Ndélé : Un religieux relate la prise de la ville par la Séléka

Ndélé, 29 janvier 2013 (RJDH) – Un religieux de la ville de Ndélé (nord-est), qui a réussi à atteindre la ville de Bangui témoigne les faits vécus au RJDH le lundi 28 janvier. Il explique également les raisons qui l’ont poussé à quitter la ville.

Cette source qui a préféré garder l’anonymat a expliqué qu’après la prise de la ville de Ndélé par les éléments de la Séléka, le 10 décembre dernier, ces derniers ont commencé à faire des exactions sur la population locale, les agents de l’Etat et procédé à des pillages des sociétés, des petits commerces et des biens des ONG humanitaires.

« Après ces exactions, ils ont tué des personnes, surtout ceux qui travaillent pour l’Etat. C’est ainsi que nous avons quitté la ville pour trouver refuge dans la bourse pour certains et dans la base des éléments de la FOMAC pour d’autres ».

« La majorité des éléments de la Séléka sont des Tchadiens et des Soudanais. Les centrafricains ne sont même pas nombreux. On peut estimer à 90%, le nombre des étrangers qui sont dans  cette rébellion. Ils parlent l’arabe, l’anglais, le français,  le goula et le rounga. C’est eux qui font des exactions sur la population et qui dirigent les combats contre les forces armées centrafricaines ».

« Ils ont recruté des jeunes de la ville. Même des enfants que j’enseignais au lycée ont été enrôlés de force pour aller combattre. Ils recrutaient également des gens qu’ils retrouvent en cours de route et dans les villages proches de la ville de Ndélé. Ils ont fait des promesses à ces enfants qu’une fois arriver à prendre le pouvoir, ils seront récompensés et recrutés dans l’armée nationale ».

« Avec tout ce que j’ai vécu à Ndélé, il n’y a pas d’avenir pour la population de cette ville. Parce que les rebelles ont tout détruits.

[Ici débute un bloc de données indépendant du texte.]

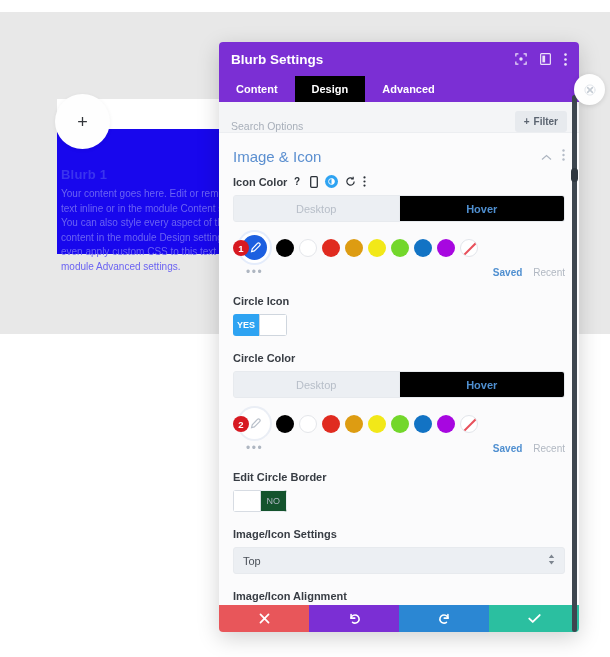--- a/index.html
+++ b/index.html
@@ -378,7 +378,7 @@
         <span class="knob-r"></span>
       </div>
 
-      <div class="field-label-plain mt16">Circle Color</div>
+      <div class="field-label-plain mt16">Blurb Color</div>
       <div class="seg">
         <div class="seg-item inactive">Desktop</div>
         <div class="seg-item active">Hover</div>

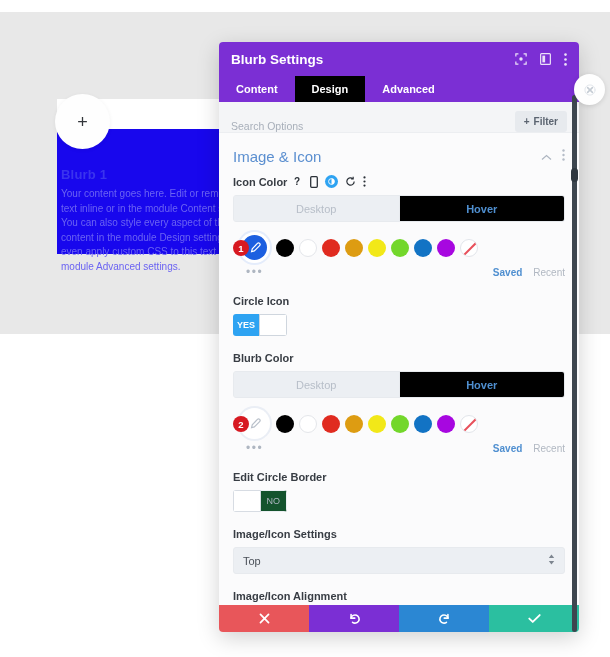--- a/index.html
+++ b/index.html
@@ -410,7 +410,7 @@
         </span>
       </div>
 
-      <div class="field-label-plain mt16">Edit Circle Border</div>
+      <div class="field-label-plain mt16">Show Circle Border</div>
       <div class="toggle off">
         <span class="off-knob"></span>
         <span class="off-part">NO</span>

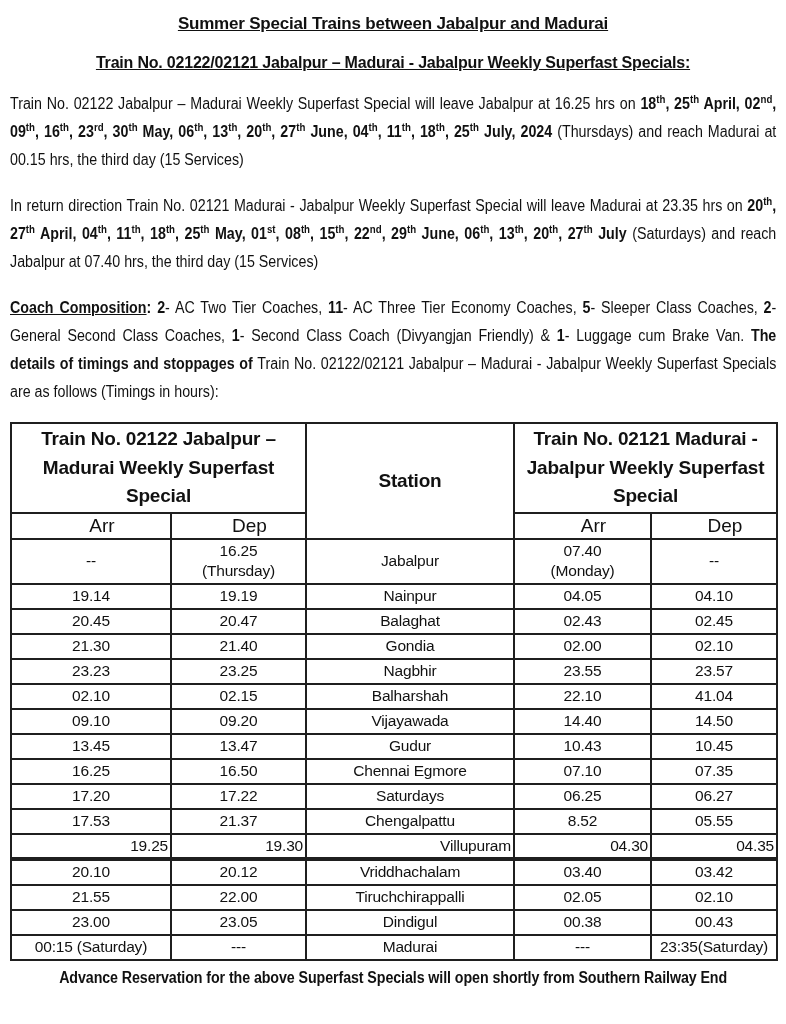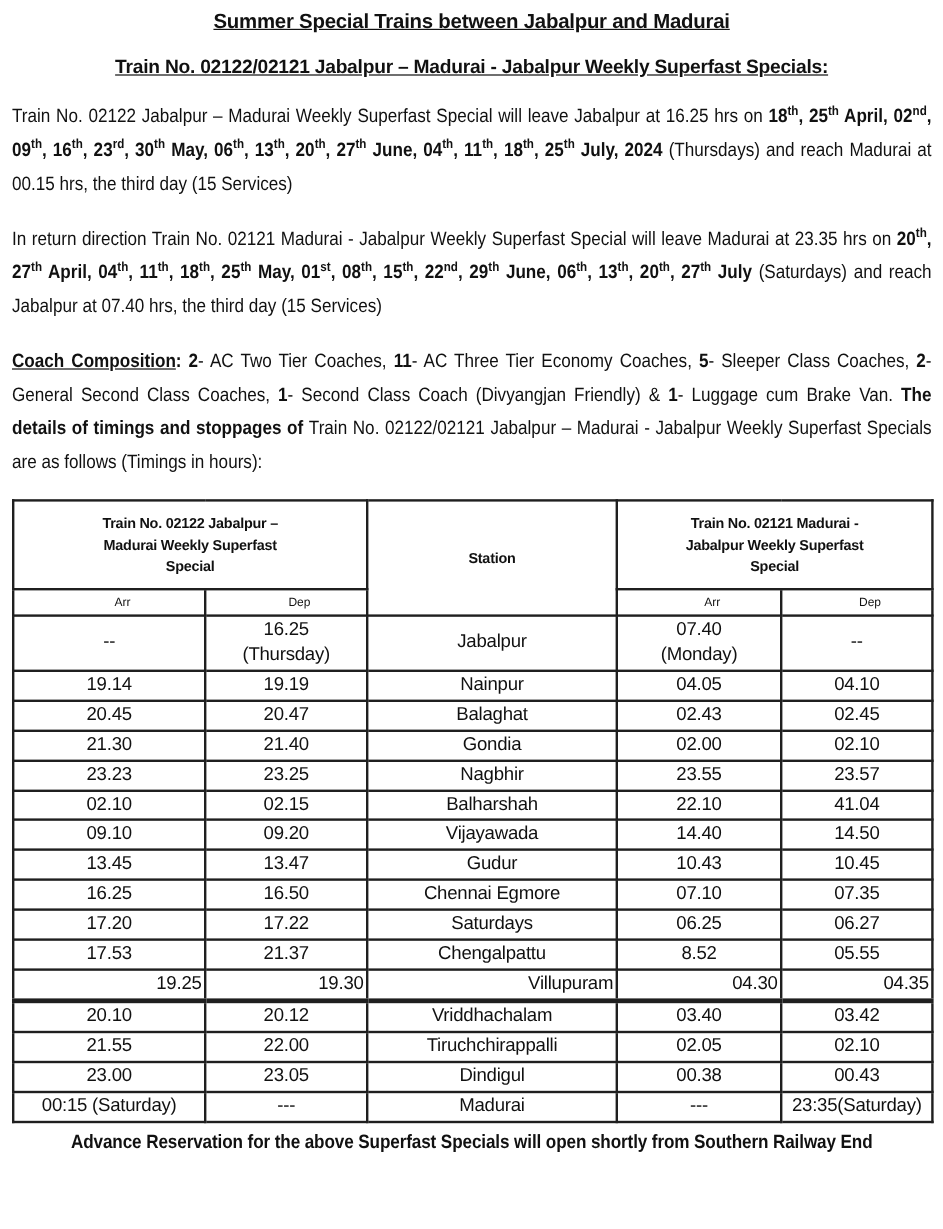--- a/index.html
+++ b/index.html
@@ -11,7 +11,7 @@
   }
   h1.title {
     font-size:17px; font-weight:700; text-align:center;
-    text-decoration:underline; margin-top:2px; letter-spacing:-0.2px;
+    text-decoration:underline; margin-top:8px; letter-spacing:-0.2px;
   }
   .intro { font-size:16px; margin-top:22px; letter-spacing:-0.2px; }
   h2.subheading {

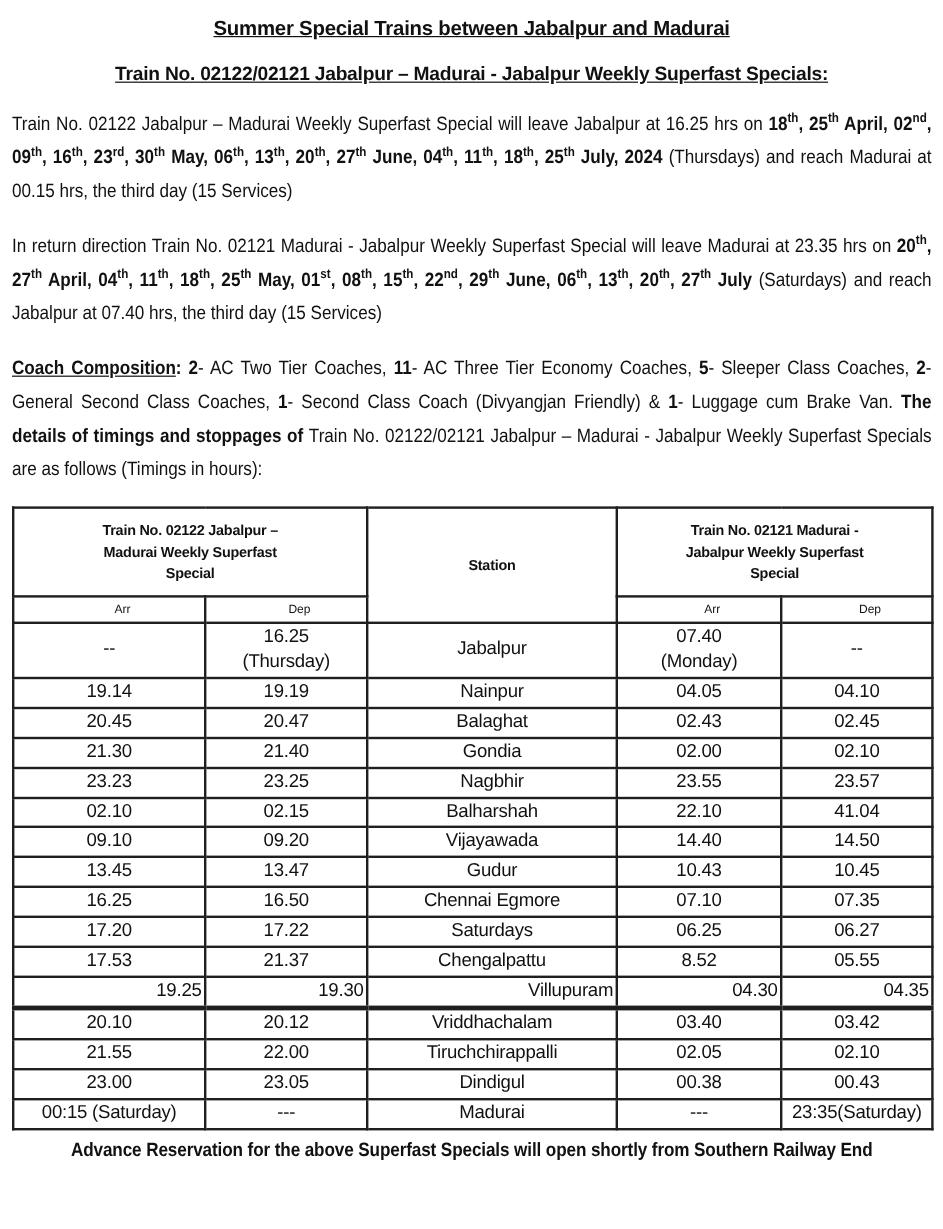--- a/index.html
+++ b/index.html
@@ -37,7 +37,7 @@
     white-space:pre-line; padding:1px 2px;
   }
   thead tr.grouphead th {
-    font-weight:700; font-size:12px; height:74px; line-height:1.5;
+    font-weight:700; font-size:19px; height:74px; line-height:1.5;
     letter-spacing:-0.2px;
   }
   thead tr.subhead th {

Il faut du temps pour réveiller la ville de Ndélé, car c’est une ville qui est déjà morte ».

« Actuellement la situation alimentaire est déplorable. Le prix des denrées alimentaires est à la hausse. Les produits de première nécessité se font rares. La population n’arrive pas à trouver à manger. Les gens ne circulent pas dans la ville. Seul, ceux qui ont des parents dans la rébellion, peuvent circuler librement ».

« Quand les rebelles étaient arrivés, leur seul objectif était de piller la ville, de tuer les autorités administratives et militaires et de terroriser la population. J’ai réussi à quitter cette ville grâce aux éléments de la FOMAC qui ont accepté de me ramener sur Bangui ».

Cette source lance un appel aux ONG humanitaires de venir en aide à la population de Ndélé qui est dans la brousse sans aucune assistance alimentaire et sanitaire. La ville de Ndélé a été la première ville à être tombée aux mains des éléments de la Séléka, le 10 décembre dernier.